Effects on Weld Strength and Fatigue Life
Slag inclusions act as stress concentrators inside the weld. When the joint is loaded, stress doesn’t flow evenly through the metal. It piles up around the edges of each inclusion, the same way a small nick in a piece of glass makes it far easier to snap. These stress concentration points are where fatigue cracks begin.
Fatigue testing on butt welds with slag inclusions shows the damage unfolds in stages. Roughly one quarter of the weld’s total fatigue life is spent just initiating a crack at the inclusion. Once the crack starts, about 55% of the remaining life is consumed as it propagates through the weld toward the surface. That means by the time a fatigue crack becomes visible, the weld has already used up most of its useful life. In structural or cyclic-load applications (bridges, pressure vessels, crane components), this makes slag inclusions especially dangerous because the damage is internal and progressive long before any external sign appears.
Beyond fatigue, inclusions reduce the weld’s ability to handle sudden impact loads. The nonmetallic particles are brittle compared to the surrounding steel, so they can serve as initiation sites for brittle fracture under shock or low-temperature conditions.
How Slag Inclusions Are Detected
Slag inclusions are invisible from the outside once covered by subsequent weld passes, so nondestructive testing is the only reliable way to find them. On a radiograph (X-ray image of the weld), slag inclusions appear as dark, jagged, asymmetrical shapes within the weld or along the joint line. Their irregular outline distinguishes them from porosity, which shows up as dark round spots or specks. Cracks, by contrast, appear as faint, jagged lines and are sometimes visible as “tails” extending from inclusions or pores.

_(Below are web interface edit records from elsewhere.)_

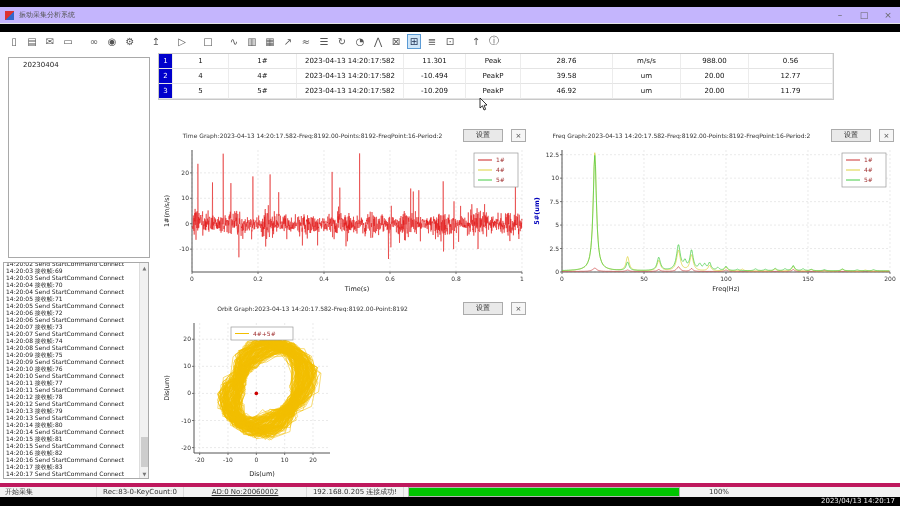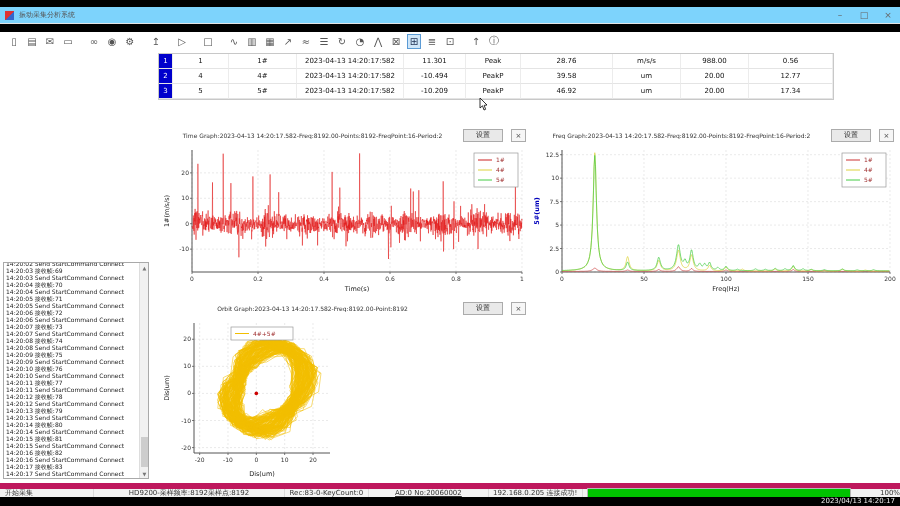--- a/index.html
+++ b/index.html
@@ -8,7 +8,7 @@
           font-family:"DejaVu Sans","Liberation Sans",sans-serif;}
   .topstrip{position:absolute;top:0;left:0;width:900px;height:7px;background:#000;}
   
-  .titlebar{position:absolute;top:7px;left:0;width:900px;height:17px;background:#7dd3fc;
+  .titlebar{position:absolute;top:7px;left:0;width:900px;height:17px;background:#c4b5fd;
             display:flex;align-items:center;border-bottom:1px solid #e5e5e5;}
   .app-icon{width:9px;height:9px;margin-left:5px;background:linear-gradient(135deg,#d33 50%,#36c 50%);}
   .app-title{font-size:7px;color:#555;margin-left:5px;}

Ultrasonic testing can also detect inclusions by bouncing sound waves through the weld and looking for reflections off internal discontinuities. In critical applications, welds are inspected with one or both of these methods, and slag inclusions above a certain size will cause the weld to fail inspection and require repair.
Prevention Through Interpass Cleaning
The fix is straightforward: remove all slag between every pass. For stick and flux-cored welding, this means chipping the slag with a chipping hammer and then wire brushing the surface until bare metal is visible. Power wire brushes speed up the process on larger welds. You’re looking for a clean, shiny surface with no glassy residue, dark spots, or loose flakes before striking the next arc.
Pay extra attention to corners, toes of previous beads, and any undercut or irregular profile where slag likes to hide. If the joint is narrow or access is difficult, a pointed chipping hammer or small rotary tool may be needed to reach tight spots. Rushing this step is the single most common reason slag inclusions appear in multi-pass welds.
Some welding processes reduce or eliminate the problem entirely. Solid-wire processes like MIG (GMAW) use shielding gas instead of flux, so no slag coating forms and minimal interpass cleaning is required. Switching to a solid-wire process isn’t always practical, but it’s worth considering when productivity matters and the application allows it. For flux-based processes, building good cleaning habits between every single pass is the most reliable way to keep slag inclusions out of your welds.